%%
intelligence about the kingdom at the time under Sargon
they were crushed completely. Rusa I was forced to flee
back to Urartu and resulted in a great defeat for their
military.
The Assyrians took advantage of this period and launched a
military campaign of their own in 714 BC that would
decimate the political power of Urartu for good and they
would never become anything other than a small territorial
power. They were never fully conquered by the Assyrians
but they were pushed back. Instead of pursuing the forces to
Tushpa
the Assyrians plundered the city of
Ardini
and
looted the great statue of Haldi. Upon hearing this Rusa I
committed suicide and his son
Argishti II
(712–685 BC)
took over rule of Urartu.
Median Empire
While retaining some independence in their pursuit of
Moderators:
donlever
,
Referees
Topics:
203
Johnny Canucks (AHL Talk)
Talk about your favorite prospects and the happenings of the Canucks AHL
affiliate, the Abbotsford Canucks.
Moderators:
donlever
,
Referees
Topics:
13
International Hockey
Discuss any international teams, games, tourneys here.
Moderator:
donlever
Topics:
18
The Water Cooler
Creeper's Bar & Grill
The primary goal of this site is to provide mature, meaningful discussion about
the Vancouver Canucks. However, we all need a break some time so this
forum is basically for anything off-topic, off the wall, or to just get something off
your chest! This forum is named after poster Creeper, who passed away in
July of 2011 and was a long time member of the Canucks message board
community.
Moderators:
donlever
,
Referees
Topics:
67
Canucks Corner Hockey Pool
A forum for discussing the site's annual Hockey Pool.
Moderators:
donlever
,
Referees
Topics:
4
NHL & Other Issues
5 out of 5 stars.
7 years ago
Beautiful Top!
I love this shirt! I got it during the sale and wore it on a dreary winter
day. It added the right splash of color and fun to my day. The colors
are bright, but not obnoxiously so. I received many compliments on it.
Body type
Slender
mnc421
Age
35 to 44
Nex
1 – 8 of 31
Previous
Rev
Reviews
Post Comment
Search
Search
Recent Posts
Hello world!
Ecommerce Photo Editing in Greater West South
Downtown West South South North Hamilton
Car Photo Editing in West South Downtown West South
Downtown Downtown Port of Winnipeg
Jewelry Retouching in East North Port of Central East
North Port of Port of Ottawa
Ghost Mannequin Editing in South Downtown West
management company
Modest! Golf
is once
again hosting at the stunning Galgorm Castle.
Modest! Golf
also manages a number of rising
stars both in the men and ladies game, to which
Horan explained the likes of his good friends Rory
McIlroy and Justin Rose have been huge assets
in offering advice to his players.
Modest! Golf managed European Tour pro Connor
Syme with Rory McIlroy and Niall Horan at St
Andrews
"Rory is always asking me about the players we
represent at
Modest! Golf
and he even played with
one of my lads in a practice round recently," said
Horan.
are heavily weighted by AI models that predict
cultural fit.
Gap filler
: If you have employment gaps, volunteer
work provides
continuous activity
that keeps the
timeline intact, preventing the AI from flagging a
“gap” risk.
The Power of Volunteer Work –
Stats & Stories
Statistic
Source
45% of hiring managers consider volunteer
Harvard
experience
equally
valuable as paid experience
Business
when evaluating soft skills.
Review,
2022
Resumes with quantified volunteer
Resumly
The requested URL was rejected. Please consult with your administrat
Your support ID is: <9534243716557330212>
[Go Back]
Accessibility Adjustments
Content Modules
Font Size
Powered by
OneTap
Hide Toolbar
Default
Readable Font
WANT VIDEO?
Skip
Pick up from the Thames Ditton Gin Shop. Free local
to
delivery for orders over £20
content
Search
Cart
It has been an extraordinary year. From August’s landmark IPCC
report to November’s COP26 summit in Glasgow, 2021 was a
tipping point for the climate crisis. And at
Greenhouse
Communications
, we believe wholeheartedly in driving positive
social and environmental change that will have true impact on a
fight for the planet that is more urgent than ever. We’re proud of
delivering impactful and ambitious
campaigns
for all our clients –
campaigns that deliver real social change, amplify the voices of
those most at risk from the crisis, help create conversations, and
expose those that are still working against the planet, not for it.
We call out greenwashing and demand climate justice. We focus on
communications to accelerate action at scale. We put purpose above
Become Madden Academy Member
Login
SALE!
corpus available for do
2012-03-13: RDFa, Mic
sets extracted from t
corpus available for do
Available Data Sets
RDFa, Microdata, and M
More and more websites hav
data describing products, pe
%%
Task requirements:
The lines you need are those with the word "Hockey"; list them from the entries.

Problem solution:
International Hockey
Canucks Corner Hockey Pool
A forum for discussing the site's annual Hockey Pool.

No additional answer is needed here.